• [What the task asks] Every line of the records that contains the string "SEMESTER" counts once; give the total and nothing else.

• [Page segmentation data]
++++++++++

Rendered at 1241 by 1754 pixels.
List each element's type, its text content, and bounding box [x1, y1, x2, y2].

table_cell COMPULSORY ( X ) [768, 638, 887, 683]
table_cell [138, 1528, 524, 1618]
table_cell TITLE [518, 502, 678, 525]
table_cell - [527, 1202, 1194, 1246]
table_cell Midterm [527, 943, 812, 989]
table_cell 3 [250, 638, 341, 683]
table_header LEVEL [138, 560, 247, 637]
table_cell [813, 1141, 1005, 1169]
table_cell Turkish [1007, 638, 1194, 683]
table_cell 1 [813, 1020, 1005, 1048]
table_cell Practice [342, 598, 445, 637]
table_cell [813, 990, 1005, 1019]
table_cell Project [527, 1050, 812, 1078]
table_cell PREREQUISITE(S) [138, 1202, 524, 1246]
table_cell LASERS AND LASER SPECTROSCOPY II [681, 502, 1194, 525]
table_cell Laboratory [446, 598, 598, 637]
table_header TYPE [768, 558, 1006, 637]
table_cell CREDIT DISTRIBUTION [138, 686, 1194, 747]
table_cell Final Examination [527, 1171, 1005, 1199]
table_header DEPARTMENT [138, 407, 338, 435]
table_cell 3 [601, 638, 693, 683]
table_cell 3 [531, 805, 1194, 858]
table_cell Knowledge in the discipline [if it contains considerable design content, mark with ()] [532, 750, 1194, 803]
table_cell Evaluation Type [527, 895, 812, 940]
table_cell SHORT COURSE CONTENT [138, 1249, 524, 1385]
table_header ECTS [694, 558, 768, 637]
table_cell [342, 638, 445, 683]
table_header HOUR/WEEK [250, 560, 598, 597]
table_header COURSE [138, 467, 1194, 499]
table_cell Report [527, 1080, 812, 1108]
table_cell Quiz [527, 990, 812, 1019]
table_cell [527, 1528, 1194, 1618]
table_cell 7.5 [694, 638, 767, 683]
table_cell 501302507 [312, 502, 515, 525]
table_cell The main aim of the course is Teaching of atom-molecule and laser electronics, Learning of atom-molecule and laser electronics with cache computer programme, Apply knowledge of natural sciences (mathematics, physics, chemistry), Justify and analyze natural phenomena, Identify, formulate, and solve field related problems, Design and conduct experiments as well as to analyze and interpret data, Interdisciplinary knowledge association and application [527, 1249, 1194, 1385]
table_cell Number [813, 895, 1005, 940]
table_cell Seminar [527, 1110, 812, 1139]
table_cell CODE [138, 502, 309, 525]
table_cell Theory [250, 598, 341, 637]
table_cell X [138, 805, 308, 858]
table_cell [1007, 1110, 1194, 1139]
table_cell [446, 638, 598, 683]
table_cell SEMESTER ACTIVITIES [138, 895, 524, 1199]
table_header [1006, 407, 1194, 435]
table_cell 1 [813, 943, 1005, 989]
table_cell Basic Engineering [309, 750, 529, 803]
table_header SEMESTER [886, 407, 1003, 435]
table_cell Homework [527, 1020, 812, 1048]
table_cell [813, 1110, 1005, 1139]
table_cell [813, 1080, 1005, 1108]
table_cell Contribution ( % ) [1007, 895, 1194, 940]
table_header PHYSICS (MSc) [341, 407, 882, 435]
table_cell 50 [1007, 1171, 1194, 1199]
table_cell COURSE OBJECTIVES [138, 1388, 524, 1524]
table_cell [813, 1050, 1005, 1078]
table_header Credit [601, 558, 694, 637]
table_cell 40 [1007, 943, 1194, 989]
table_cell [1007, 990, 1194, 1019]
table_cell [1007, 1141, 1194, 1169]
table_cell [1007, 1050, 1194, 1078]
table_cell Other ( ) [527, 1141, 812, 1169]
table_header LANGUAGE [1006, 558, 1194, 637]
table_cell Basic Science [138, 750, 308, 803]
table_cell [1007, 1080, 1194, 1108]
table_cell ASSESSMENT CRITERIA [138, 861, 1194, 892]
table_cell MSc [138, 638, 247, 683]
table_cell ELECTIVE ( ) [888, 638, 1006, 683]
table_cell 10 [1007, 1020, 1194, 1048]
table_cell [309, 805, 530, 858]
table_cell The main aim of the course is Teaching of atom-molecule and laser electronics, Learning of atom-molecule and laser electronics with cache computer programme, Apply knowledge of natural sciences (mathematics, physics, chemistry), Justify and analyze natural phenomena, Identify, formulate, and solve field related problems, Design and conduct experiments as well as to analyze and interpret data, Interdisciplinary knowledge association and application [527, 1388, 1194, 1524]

++++++++++

• [Answer to the exercise] 2